EXERCISES TO COMPLETE:
**a.** Decide whether each statement agrees with the forum thread below, answering yes or no and quoting the deciding words of the thread. (i) The first answer recommends substitution. (ii) Answer 3 begins by solving the second equation for x. (iii) Answer 7 says factoring is the only acceptable method.
**b.** In the forum thread below, what values of y does Answer 11 give?
**c.** List every value of y that is proposed in the forum thread below.

PAGE EXTRACT:
┌──
Question

How to solve systems of linear and quadratic equations...

-y^2 - 3x - 10y + 6 = 0
x + 3y - 2 = 0

Answer 1

substitution is you way out

Answer 2

have you tried?

Answer 3

from second x=-3y+2
put in first
\[-y^2-10y-3(-3y+2)+6=0\]
\[-y^2-10y+9y-6+6=0\
find values of y and then corresponding x.

Answer 4

ok give me a moment please

Answer 5

so i got
\(-y^2 + 6 + 9y - 10y + 6\)
\(-y^2 - 1y + 12\)

Answer 6

then i would find the values of y by factoring it?

Answer 7

yeah quadratic equation you can use any method you are most familiar with

Answer 8

\[-y^2+y=0,y(-y+1)=0,y=?\]

Answer 9

y = 4
y = -3

Answer 10

sorry i meant y = 3

Answer 11

y=0,1

Answer 12

but how?
└──
DATA UNDER STUDY:
┌──
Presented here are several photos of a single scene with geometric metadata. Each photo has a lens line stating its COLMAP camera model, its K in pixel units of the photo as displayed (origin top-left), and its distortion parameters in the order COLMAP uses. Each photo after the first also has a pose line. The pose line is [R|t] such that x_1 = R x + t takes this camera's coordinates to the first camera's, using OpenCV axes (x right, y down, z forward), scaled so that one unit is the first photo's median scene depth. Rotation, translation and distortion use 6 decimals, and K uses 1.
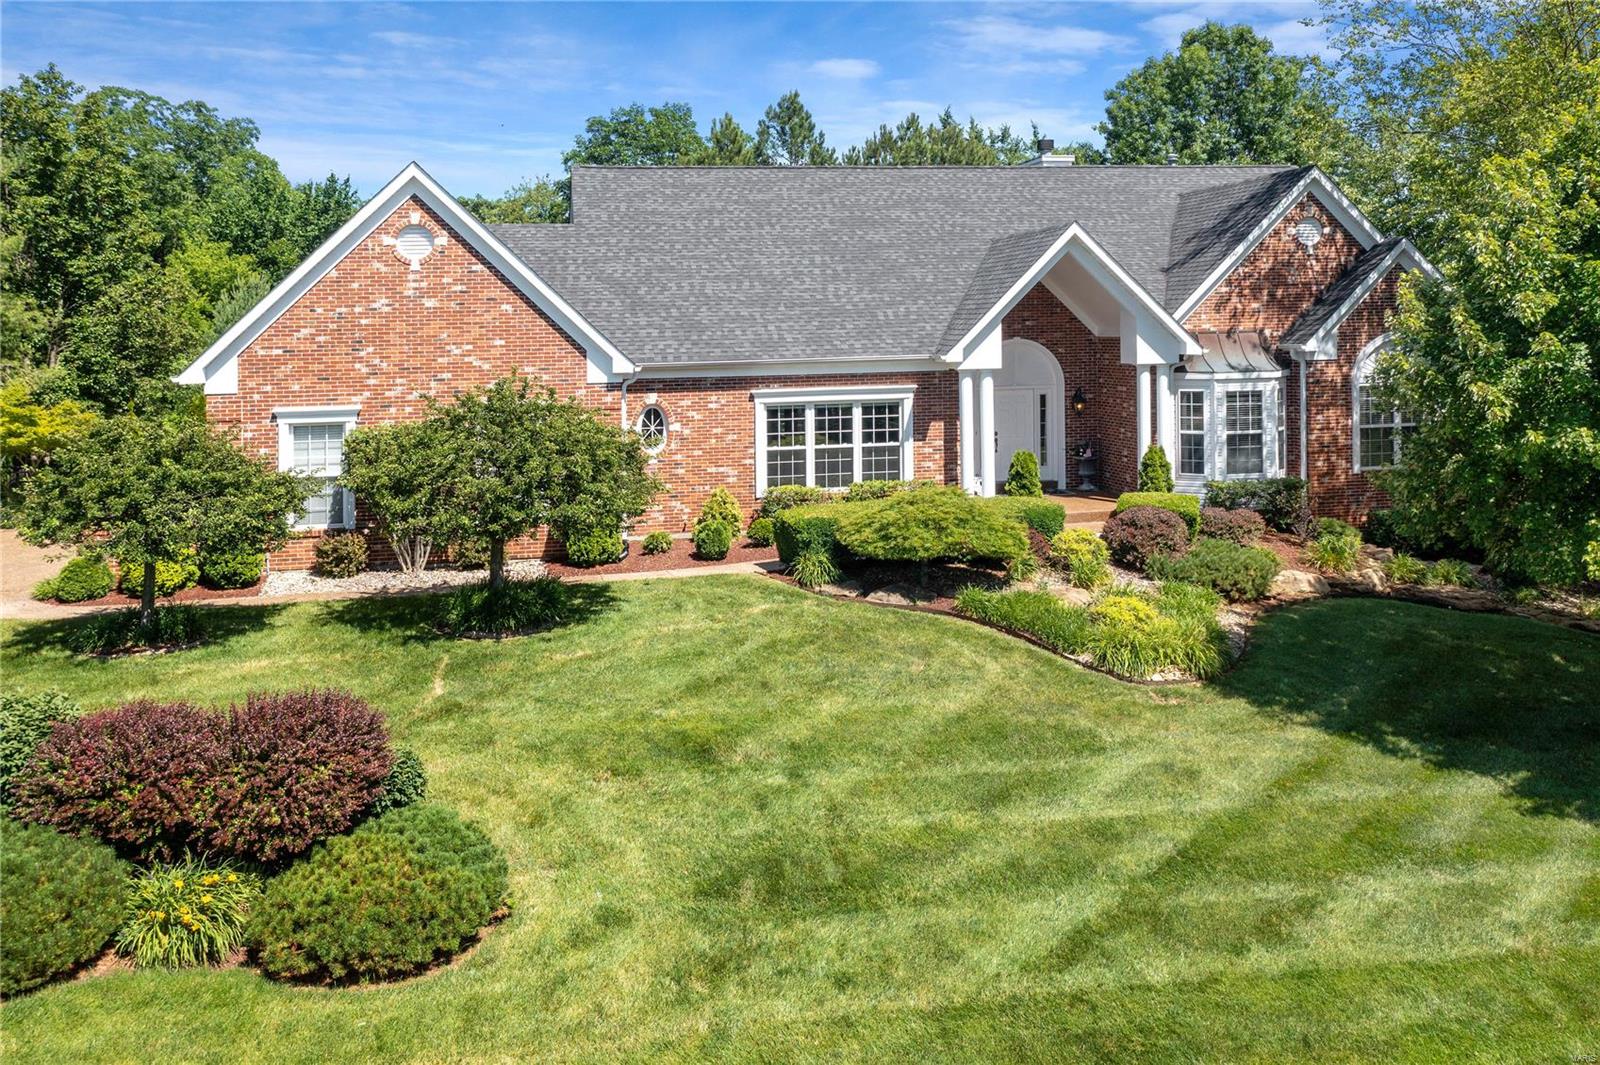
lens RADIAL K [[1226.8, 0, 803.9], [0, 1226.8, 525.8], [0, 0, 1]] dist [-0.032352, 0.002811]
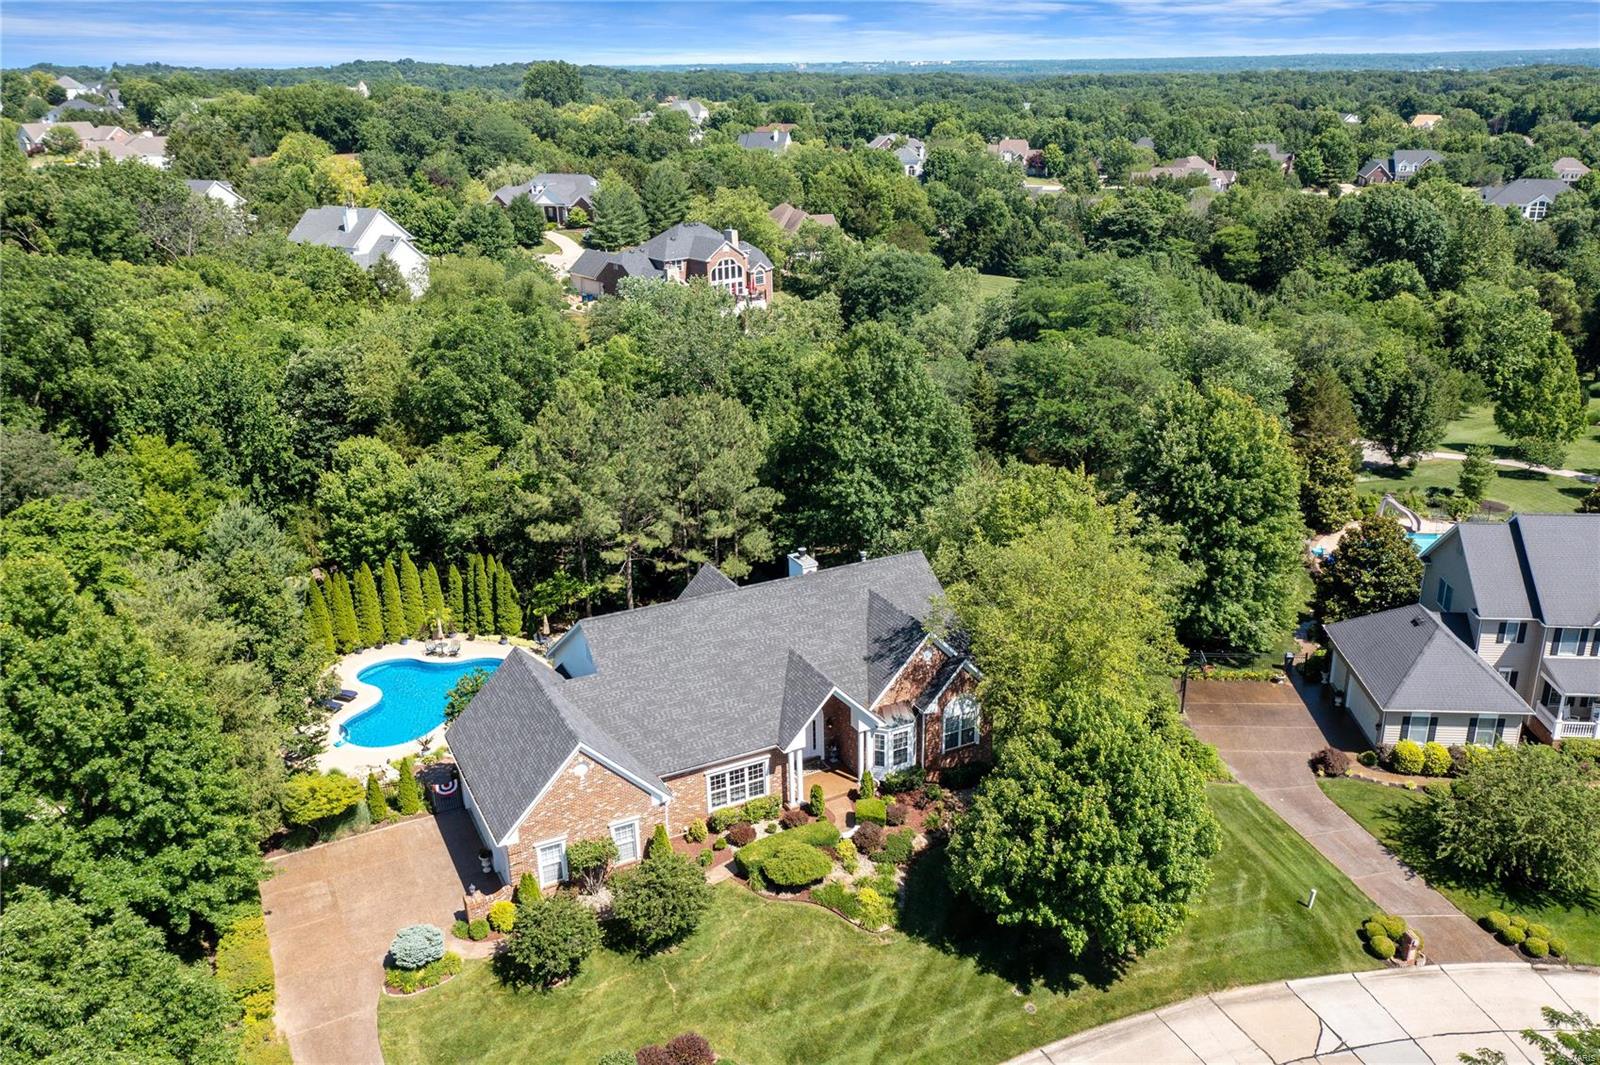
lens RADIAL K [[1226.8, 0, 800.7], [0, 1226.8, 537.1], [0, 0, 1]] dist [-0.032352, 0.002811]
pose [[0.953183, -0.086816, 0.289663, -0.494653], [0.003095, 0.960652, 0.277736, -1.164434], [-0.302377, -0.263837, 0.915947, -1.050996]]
└──
┌──
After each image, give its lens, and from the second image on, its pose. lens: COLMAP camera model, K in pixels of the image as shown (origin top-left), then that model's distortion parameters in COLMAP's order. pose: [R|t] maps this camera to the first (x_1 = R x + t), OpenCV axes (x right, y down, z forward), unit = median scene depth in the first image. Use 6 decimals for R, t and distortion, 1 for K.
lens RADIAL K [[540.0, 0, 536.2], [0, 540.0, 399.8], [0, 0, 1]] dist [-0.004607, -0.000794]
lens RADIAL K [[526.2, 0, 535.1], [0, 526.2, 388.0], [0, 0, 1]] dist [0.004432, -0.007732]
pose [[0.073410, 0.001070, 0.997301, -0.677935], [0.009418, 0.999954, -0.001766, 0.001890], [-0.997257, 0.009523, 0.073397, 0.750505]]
└──
SOLVED PROBLEMS:
**a.**
(i) Yes: "substitution is you way out"
(ii) Yes: "from second x=-3y+2"
(iii) No: "you can use any method you are most familiar with"

**b.** y = 0 and y = 1

**c.** 4, -3, 3, 0, 1